_Provided information_
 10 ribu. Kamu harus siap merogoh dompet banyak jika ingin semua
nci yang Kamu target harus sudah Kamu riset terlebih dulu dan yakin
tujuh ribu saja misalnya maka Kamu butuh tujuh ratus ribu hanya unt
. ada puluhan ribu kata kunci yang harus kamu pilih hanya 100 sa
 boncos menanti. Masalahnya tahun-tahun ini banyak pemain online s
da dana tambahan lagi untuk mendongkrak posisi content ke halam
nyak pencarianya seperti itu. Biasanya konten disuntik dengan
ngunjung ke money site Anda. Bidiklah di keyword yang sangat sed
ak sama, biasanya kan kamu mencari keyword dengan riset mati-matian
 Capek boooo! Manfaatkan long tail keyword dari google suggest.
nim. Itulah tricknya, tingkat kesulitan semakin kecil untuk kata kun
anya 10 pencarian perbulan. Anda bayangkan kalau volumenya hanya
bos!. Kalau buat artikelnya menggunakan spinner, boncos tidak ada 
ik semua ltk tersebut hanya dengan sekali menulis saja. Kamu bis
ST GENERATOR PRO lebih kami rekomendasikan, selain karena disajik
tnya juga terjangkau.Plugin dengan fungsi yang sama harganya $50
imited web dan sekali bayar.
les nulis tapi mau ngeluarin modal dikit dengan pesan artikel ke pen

* * *

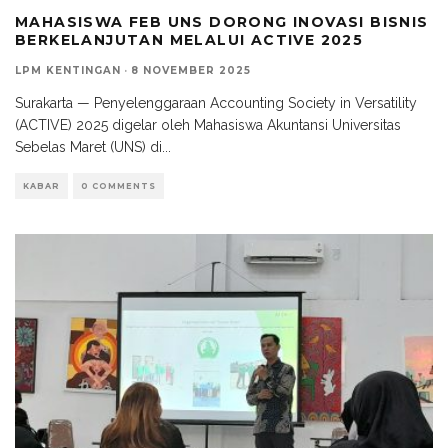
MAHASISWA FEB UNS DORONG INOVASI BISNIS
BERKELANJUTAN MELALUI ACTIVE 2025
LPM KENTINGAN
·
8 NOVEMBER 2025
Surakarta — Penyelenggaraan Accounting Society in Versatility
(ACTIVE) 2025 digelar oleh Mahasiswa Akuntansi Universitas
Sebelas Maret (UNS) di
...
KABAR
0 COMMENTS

...

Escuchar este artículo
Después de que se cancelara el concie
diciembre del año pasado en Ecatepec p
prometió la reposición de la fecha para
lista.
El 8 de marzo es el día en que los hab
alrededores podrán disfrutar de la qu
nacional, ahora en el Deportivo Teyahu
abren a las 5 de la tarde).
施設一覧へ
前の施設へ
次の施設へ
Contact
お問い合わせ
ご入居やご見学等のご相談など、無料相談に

_Exercise description_
For this exercise, please output exactly the lines above starting at the line with "diciembre del año pasado en Ecatepec p" and ending at the line with "ご入居やご見学等のご相談など、無料相談に", ends included.

_Your solution_
diciembre del año pasado en Ecatepec p
prometió la reposición de la fecha para
lista.
El 8 de marzo es el día en que los hab
alrededores podrán disfrutar de la qu
nacional, ahora en el Deportivo Teyahu
abren a las 5 de la tarde).
施設一覧へ
前の施設へ
次の施設へ
Contact
お問い合わせ
ご入居やご見学等のご相談など、無料相談に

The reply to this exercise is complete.